La présidentielle se jouera sur la sécurité américaine

La sécurité américaine et le terrorisme s’imposent comme un thème d’affrontement majeur entre les présidentiables américains Barack Obama et John McCain, qui font tout pour durcir le contraste entre leurs positions.
«Il y a deux façons de mener cette guerre contre le terrorisme: intelligente ou stupide. Nous avons vu sept ans de (stupidité) de la part de George W. Bush et John McCain», a résumé mercredi Susan Rice, une des principales conseillères en politique étrangère du démocrate Barack Obama, interrogée par la télévision MSNBC. Avec un vocabulaire légèrement plus mesuré, l’ancien maire républicain de New York Rudolph Giuliani, surnommé «le maire de l’Amérique» pour avoir géré l’après-11-Septembre, a accusé Barack Obama, «presque sur tous les dossiers, d’avoir une approche beaucoup plus douce, une approche défensive, pour combattre le terrorisme». L’élection présidentielle de novembre offrira un choix : «voulons-nous être en défense ou à l’offensive contre le terrorisme», a ajouté M. Giuliani lors d’une conférence téléphonique.

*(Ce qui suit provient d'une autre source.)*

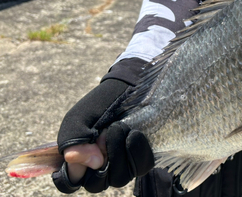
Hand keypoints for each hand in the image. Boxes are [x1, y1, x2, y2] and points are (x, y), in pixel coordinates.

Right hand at [52, 78, 154, 192]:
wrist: (128, 89)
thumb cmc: (100, 105)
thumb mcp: (79, 118)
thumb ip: (74, 139)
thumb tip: (88, 162)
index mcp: (78, 160)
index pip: (70, 182)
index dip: (74, 172)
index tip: (83, 152)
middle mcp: (99, 168)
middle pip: (96, 183)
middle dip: (102, 156)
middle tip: (105, 132)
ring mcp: (121, 166)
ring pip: (119, 178)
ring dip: (118, 150)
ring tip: (119, 127)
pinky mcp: (140, 160)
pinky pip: (140, 167)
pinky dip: (137, 151)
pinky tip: (135, 134)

Barack Obama a présenté l’alternative un peu différemment : «John McCain veut continuer la politique étrangère de Bush/Cheney; je veux tourner la page», a-t-il expliqué lors de la première réunion d’un groupe de travail qu’il a constitué sur ce thème.
«Au lieu d’adhérer à une idéologie rigide, je veux revenir à la tradition pragmatique de la politique étrangère américaine (..), une politique centrée sur l’utilisation de tous les éléments de la puissance américaine pour protéger notre peuple et défendre nos intérêts», a-t-il ajouté. On trouve dans ce groupe de travail autour de M. Obama des proches de l’ancienne Première dame Hillary Clinton, comme l’ex-secrétaire d’Etat Madeleine Albright.
Mme Clinton avait prédit durant les primaires démocrates que la présidentielle se jouerait sur le dossier de la sécurité nationale. Elle avait d’ailleurs implicitement mis en cause les capacités de M. Obama dans ce domaine en demandant, dans un spot de campagne, s’il serait en mesure de prendre la bonne décision si le téléphone rouge de la Maison Blanche sonnait à 3 heures du matin.
Mardi, les proches de John McCain avaient recouru à l’insulte suprême: Obama a «une mentalité du 10 septembre», avait dit son conseiller en politique étrangère Randy Scheunemann.